A outra (quase) novidade trazida por Allen em Blue Jasmine é sua parceria com Javier Aguirresarobe. É apenas a segunda vez que ele trabalha com o fotógrafo, que já colaborou com realizadores como Pedro Almodóvar [Fale com ela (Hable con ella, 2002)] e Alejandro Amenábar [Os outros (The others, 2001)], um caso raro em sua filmografia de nomes tão recorrentes nas funções técnicas. O espanhol acerta em cada detalhe dos ambientes que clica, esbanjando apuro visual e se garantindo nas cores alegres, tanto na antiga mansão de Jasmine quanto no simplório apartamento de Ginger. Foi uma escolha sábia de Allen retomar o contato com Aguirresarobe e novas parcerias serão muito bem-vindas. Na trilha sonora, o filme também não deixa a desejar, oferecendo deliciosos exemplares de jazz, outra paixão escancarada do diretor.

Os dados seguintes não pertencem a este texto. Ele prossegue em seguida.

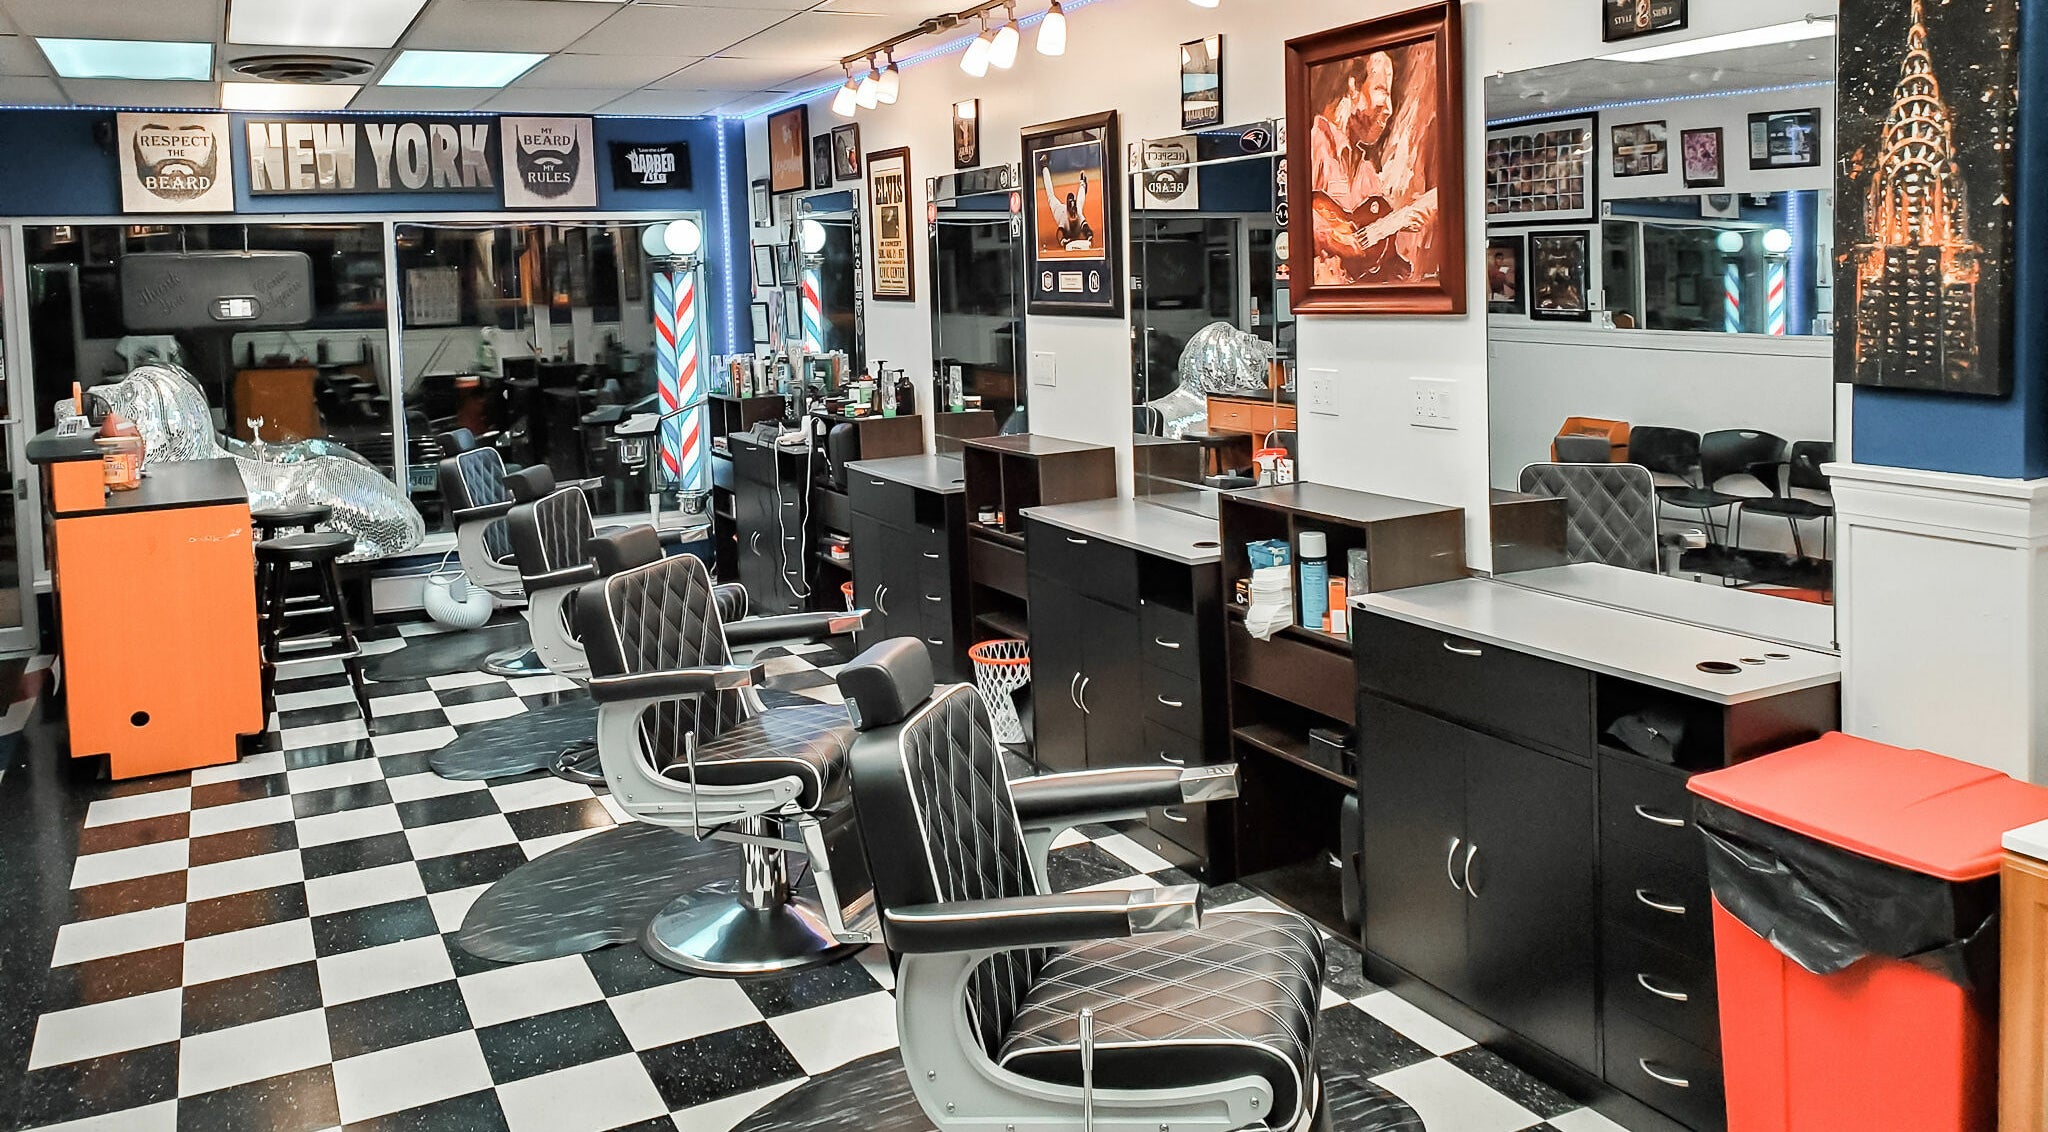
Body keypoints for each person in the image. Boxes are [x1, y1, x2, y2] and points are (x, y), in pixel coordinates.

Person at [1306, 49, 1439, 284]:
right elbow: (1299, 218)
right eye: (1381, 91)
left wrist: (1399, 222)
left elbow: (1379, 253)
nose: (1388, 107)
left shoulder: (1367, 172)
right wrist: (1335, 237)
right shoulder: (1314, 143)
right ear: (1353, 87)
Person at [1039, 155, 1094, 251]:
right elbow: (1060, 233)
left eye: (1074, 214)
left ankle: (1083, 183)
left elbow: (1087, 229)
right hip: (1059, 210)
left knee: (1080, 202)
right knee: (1051, 196)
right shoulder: (1062, 216)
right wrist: (1062, 240)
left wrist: (1089, 236)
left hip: (1077, 208)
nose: (1073, 217)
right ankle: (1044, 166)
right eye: (1072, 215)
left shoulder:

Cada cena musicada por uma dessas canções fica ainda melhor.

A vocação cômica de Allen, todavia, nunca impediu que ele destilasse comentários corrosivos sobre a vida, o amor e a morte em geral. Jasmine e Ginger são grandes desafortunadas no campo do coração. A primeira era constantemente traída pelo marido Hal (Alec Baldwin, apropriadamente canastrão), que compensava as puladas de cerca mimando-a com joias e viagens, enquanto a segunda só escolhe pobretões por achar inconscientemente que é tudo o que merece, de acordo com a própria Jasmine. É nesse aspecto que se pode enxergar o pessimismo do diretor, que oferece soluções narrativas simples aos imbróglios que cria e, no caso de Blue Jasmine, encerra com um monólogo demolidor que coloca o público em dúvida, assim como já fez tantas vezes: é comédia ou tragédia?